With venture funding for blockchain startups declining globally, crypto startup founders struggling to source funding might want to instead head to Europe, a region that's bucking the trend.
Global blockchain venture funding plunged in the second quarter of this year — declining 22% from $12.5 billion raised in the first quarter to $9.8 billion in the second, according to a recent report from The Block Research.
Meanwhile the amount raised by blockchain venture startups is up 25% in Europe compared to the previous quarter, according to The Block Research's data.
Africa is the only other region to see gains, with an increase of 189% from the first quarter to the second. Asia and the US saw declines of 43.4% and 23.8%, respectively.
Europe’s recent gains mean it surpassed Asia by a slim margin for second position in terms of global share of blockchain venture funding raised.
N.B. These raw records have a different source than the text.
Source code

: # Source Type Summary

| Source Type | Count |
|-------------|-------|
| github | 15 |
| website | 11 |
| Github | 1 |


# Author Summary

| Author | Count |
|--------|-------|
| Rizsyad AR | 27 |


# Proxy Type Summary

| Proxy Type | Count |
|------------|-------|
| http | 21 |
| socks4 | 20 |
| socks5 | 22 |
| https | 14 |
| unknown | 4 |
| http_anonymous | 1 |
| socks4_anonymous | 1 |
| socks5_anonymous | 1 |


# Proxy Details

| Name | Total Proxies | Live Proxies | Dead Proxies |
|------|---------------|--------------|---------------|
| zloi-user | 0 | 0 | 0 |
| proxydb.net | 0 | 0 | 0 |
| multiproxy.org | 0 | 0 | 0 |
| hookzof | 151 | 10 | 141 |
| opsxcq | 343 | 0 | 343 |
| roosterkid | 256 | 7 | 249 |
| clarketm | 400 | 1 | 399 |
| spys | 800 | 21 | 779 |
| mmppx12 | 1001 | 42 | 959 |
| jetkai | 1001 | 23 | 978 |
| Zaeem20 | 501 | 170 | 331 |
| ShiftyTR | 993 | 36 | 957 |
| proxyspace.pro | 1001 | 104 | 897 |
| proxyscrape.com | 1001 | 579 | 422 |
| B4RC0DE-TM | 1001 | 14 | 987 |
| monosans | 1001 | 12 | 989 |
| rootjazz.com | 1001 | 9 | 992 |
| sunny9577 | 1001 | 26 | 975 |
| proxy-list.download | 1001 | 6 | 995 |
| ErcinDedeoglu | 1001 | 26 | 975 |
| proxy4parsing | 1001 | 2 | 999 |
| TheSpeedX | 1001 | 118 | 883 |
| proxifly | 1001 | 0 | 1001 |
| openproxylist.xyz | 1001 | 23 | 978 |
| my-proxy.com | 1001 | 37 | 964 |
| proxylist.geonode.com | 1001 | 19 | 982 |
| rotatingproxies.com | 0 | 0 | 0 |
The US remained in the top spot with a total of $5.4 billion raised, compared to Europe’s $1.8 billion.
Some of the most active investors for European projects were Animoca Brands, Coinbase Ventures, GSR, Polygon Studios and Jump Capital, per The Block Research.
The global decline in funding is the first in blockchain venture funding since 2020. Previously there had been seven consecutive quarters of growth.
Private funding is typically seen as a lagging indicator of the crypto sector’s health as there is a time delay between when deals are made and publicly announced.
Venture funding could continue to decline as investors grapple with macroeconomic issues like rising interest rates and inflation, as well as the fallout from the bankruptcies of key industry players like Voyager and Celsius.
The recent turmoil in crypto markets, however, has also spurred mergers and acquisitions, which is another bright spot in the second quarter data. The Block Research’s recent report shows that M&A transactions are on pace for a record year.
Last year, 204 M&A transactions took place. Drawing on data from the first half of this year, M&A deals are on track to hit 212 this year.
“Since the private markets have started to cool off, M&A activity within the sector will be worth following over the next few quarters,” said John Dantoni, a researcher at The Block research, in the report.
“The valuations for private firms have been and will likely continue to re-adjust to the current market environment,” he added. “As a result, we expect to see M&A activity increase, particularly by larger firms in the industry.”